Cellophane in CD envelope bonding to disc - damage

I have what could be a very serious problem. For quite some time, I’ve kept CDs in paper envelopes (purchased at Future Shop) which include round cellophane windows in them. I’ve recently noticed that the clear cellopohane is bonding to the face of the CD (the bare spots that don’t have factory labelling printed on them) and peels it away from the disc surface when it’s removed. This is also peeling away the reflective layer and, needless to say, making the discs completely unreadable.

Naturally, the first thing I did was throw away the empty, unused envelopes. Unfortunately, I may have hundreds of discs at risk that have already been put in these envelopes. I don’t know yet if it’s happening to all of the discs that are in those envelopes, or just a particular brand. The one’s I’ve noticed it happening to are 80-minute PNY brand (www.pny.com) CD-Rs, and they’re marked as 16x speed.

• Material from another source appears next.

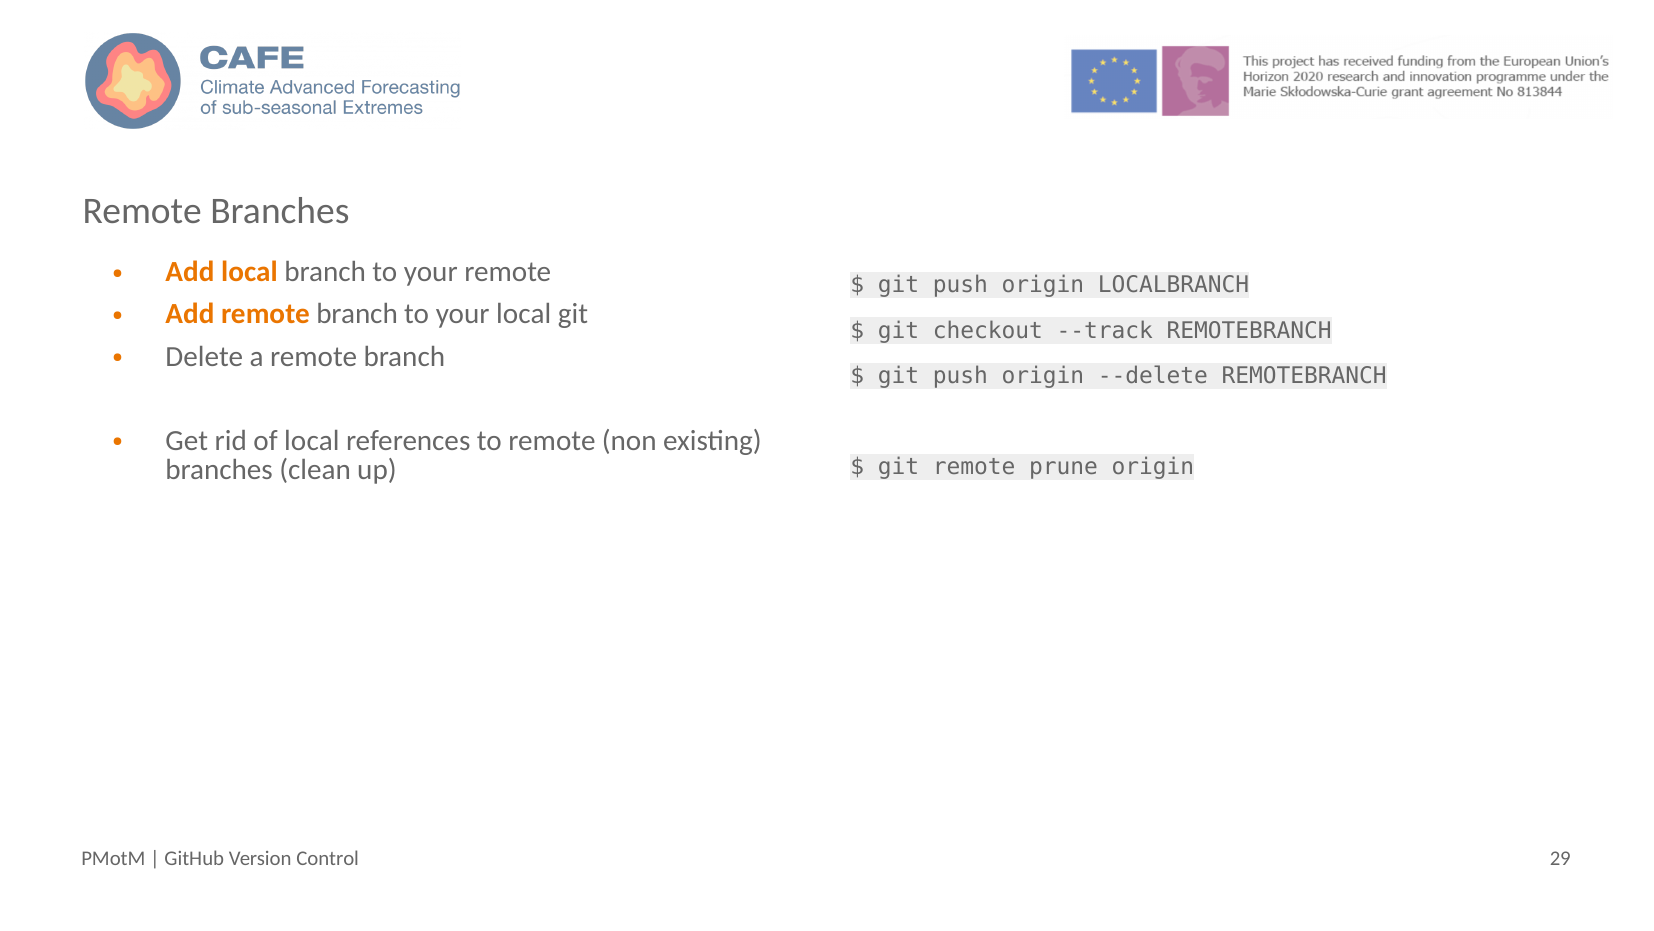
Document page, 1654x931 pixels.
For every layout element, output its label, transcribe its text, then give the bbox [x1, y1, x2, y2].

list Add local branch to your remote Add remote branch to your local git Delete a remote branch Get rid of local references to remote (non existing) branches (clean up) [94, 259, 780, 815]
title Remote Branches [82, 183, 1571, 246]
list $ git push origin LOCALBRANCH $ git checkout --track REMOTEBRANCH $ git push origin --delete REMOTEBRANCH $ git remote prune origin [850, 271, 1571, 827]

Am I a fool? Has this happened to anyone else? Any suggestions?

i’ve heard of this before, and I know that the plastic window in some of the envelopes that I have used bonded to some of my CDs, but they were Princo, and were not damaged by pulling it off. I would suggest getting a cheap CD-Rom that you don’t mind potentially destroying, and just cut around the cd leaving the cellophane on it, and copying at a low speed if any of these have critical data. Sorry to hear about that, hope that you can get all of your data back. i’m in a similar mess, I burned a lot of KingPro CD-Rs and I have recently discovered that they are losing all the data stored on them, so I feel your pain.

btw, I know that PNY CD-Rs are especially bad about the record surface peeling from the disc. I had some and they would begin to come apart for no reason.

Update: It’s not as bad as it could have been, since many of the discs I was worried about are not the PNY brand and don’t have the problem. Never again will I purchase PNY discs, obviously. Also, a number of them are SVCDs which still seem playable along their whole length in my Apex AD-600A, despite the fact that the recording surface has lifted away (it remains attached, but it’s bubbled - the moiré interference patterns are kind of weird).

Some of these discs might be recoverable by copying at low speed, but putting them into any newer drive seems to not work. It could be a difference in firmware between the Apex and my CD-RW drive, or it could be a matter of speed. Just the high rotation speed of a newer CD-RW drive (much higher than an SVCD player would need, obviously) might make it worse once the problem begins, and I suppose the discs would spin up to high speed when first put in, even if I tried to read them off at a lower speed.

Anyway, it doesn’t seem as urgent as I first feared, but it still pisses me off. Beware this combination.

I wonder if you warm them slightly if it would peel off easier?

Originally posted by rdgrimes
I wonder if you warm them slightly if it would peel off easier?

Best not to warm these I think. I’ve had them before and the slightest little temperature change makes them bubble up. The only difference with my situation was that the discs had not been mis-used at all. They were kept in a CD album and never exposed to temperature extremes. They just began to get bubbles.

I got at home about Noname 500 CD-Rs from Taiwan in shrinkwrap and they also bond together, but this is usually no problem.